Important: input and inference are mandatory for all pipeline combinations below.

Frame Output

Metadata Output

RTSP

MQTT

WebRTC

MQTT

RTSP + WebRTC

MQTT

RTSP

File

WebRTC

File

RTSP + WebRTC

File

RTSP

MQTT + File

WebRTC

MQTT + File

RTSP + WebRTC

MQTT + File

RTSP

None

WebRTC

None

RTSP + WebRTC

None

None

MQTT

None

File

None

MQTT + File

None

None

Notes:

  • A single pipeline can output to both RTSP and WebRTC simultaneously using a GStreamer tee.

  • Multiple metadata outputs (MQTT + File) can be combined on the same pipeline.

  • When no frame output is configured, the pipeline renders locally using d3d11videosink.

For custom element chains or combinations not listed above, use Raw Pipeline Mode.


Run the App#

python app.py config.yaml

On startup the app loads the config, starts MediaMTX, launches all pipelines, and prints viewer URLs:

[front] RTSP stream:   rtsp://localhost:8554/front
[back]  WebRTC stream: http://localhost:8889/back

Press Ctrl+C if you need to forcefully stop the application.


Advanced: Raw Pipeline Mode#

Pass complete GStreamer strings directly — models and pipelines sections are ignored:

raw_pipelines:
  front: "filesrc location=\"C:/Users/path/to/video\" ! decodebin3 name=src ! gvadetect model=\"C:/Users/path/to/detection/model.xml\" device=GPU pre-process-backend=d3d11 name=detection model-instance-id=inst0 threshold=0.4 batch-size=1 ! queue ! gvawatermark ! d3d11convert ! gvafpscounter  ! d3d11videosink name=sink"
  back: "filesrc location=\"C:/Users/path/to/video.avi\" ! decodebin3 name=src ! gvadetect model=\"C:/Users/path/to/detection/model.xml\" device=GPU pre-process-backend=d3d11 name=detection model-instance-id=inst0 threshold=0.4 batch-size=1 ! queue ! gvawatermark ! d3d11convert ! gvafpscounter  ! identity name=sink ! mfh264enc bitrate=2000 gop-size=15 ! h264parse ! rtspclientsink location=rtsp://localhost:8554/back"
  right: "filesrc location=\"C:/Users/path/to/video.avi\" ! decodebin3 name=src ! gvadetect model=\"C:/Users/path/to/detection/model.xml\" device=GPU pre-process-backend=d3d11 name=detection model-instance-id=inst0 threshold=0.4 batch-size=1 ! queue ! gvawatermark ! d3d11convert ! gvafpscounter ! identity name=sink ! mfh264enc bitrate=2000 gop-size=15 ! h264parse ! whipclientsink signaller::whip-endpoint=http://localhost:8889/front/whip"
  left: "filesrc location=\"C:/Users/path/to/video.avi\" ! decodebin3 name=src ! gvadetect model=\"C:/Users/path/to/detection/model.xml\" device=GPU pre-process-backend=d3d11 name=detection model-instance-id=inst0 threshold=0.4 batch-size=1 ! queue ! gvametaconvert add-empty-results=true ! gvametapublish method=mqtt topic=inference/back address=tcp://localhost:1883 ! queue ! gvawatermark ! d3d11convert ! gvafpscounter ! d3d11videosink name=sink"
  camera: "gencamsrc serial=12345678 pixel-format=mono8 name=src ! videoscale ! video/x-raw, width=1920,height=1080 ! videoconvert ! queue ! d3d12videosink name=sink"

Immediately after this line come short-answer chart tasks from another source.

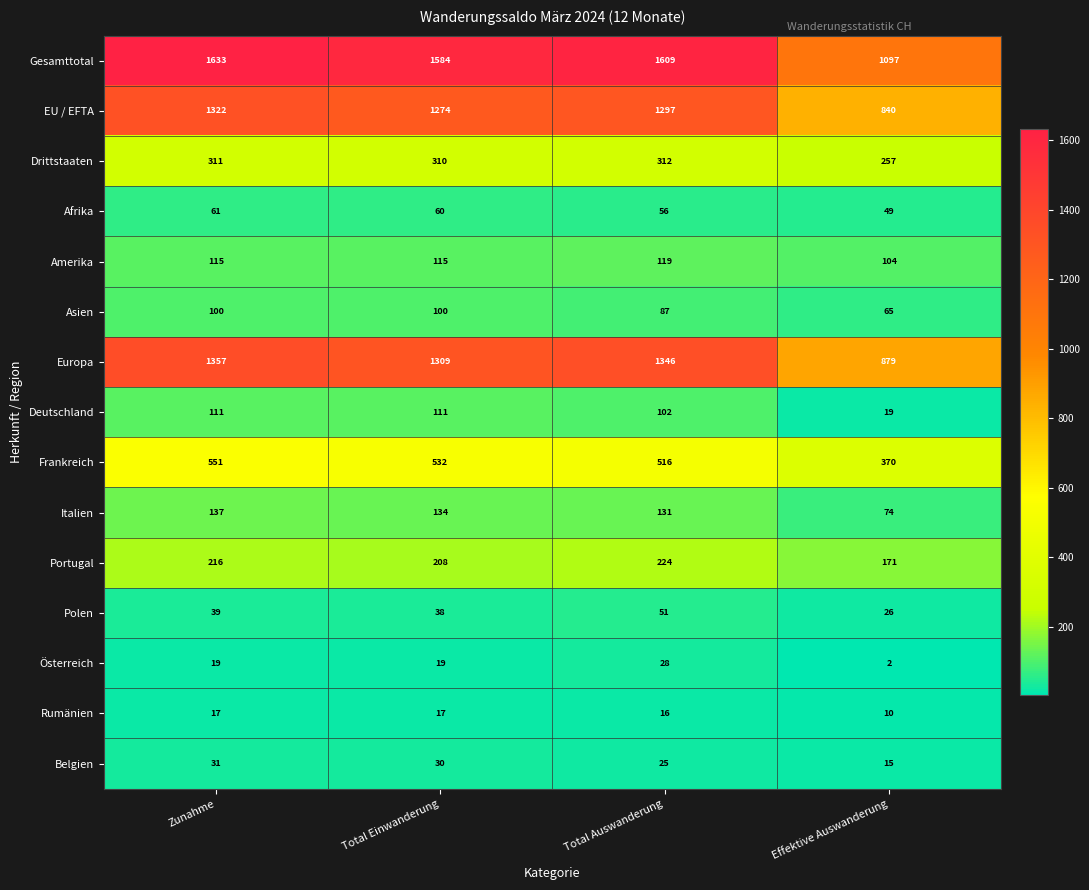

How many categories are shown in the chart?

4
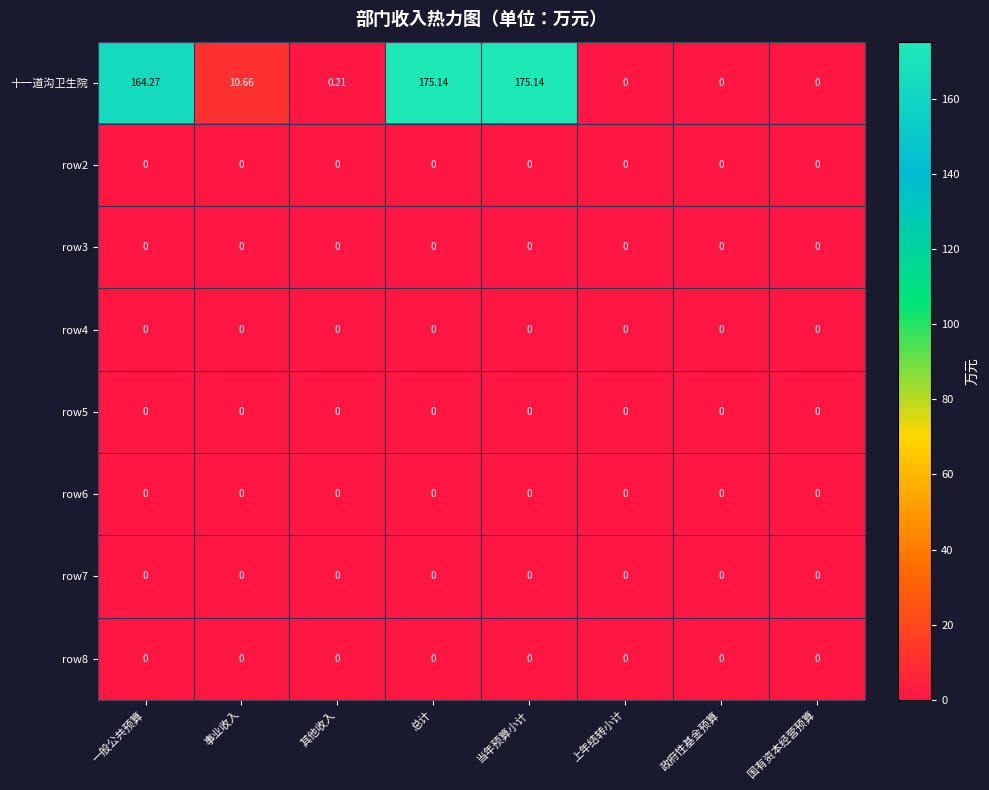

Count the number of categories in the chart.

8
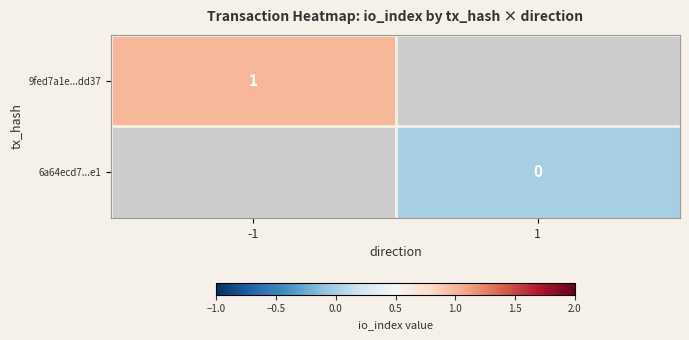

Is the value of 9fed7a1e...dd37 at -1 greater than the value of 6a64ecd7...e1 at 1?

Yes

The above pipelines are example pipelines to run with webrtc/rtsp/any sink element.

MediaMTX starts automatically when rtspclientsink or whipclientsink appears in a string.


Troubleshooting#

Inference on NPU fails with Failed to construct OpenVINOImageInference error#

To solve this error, ensure you install the latest supported Intel® NPU Driver for Windows for Intel® Core™ Ultra processors from the official Intel website.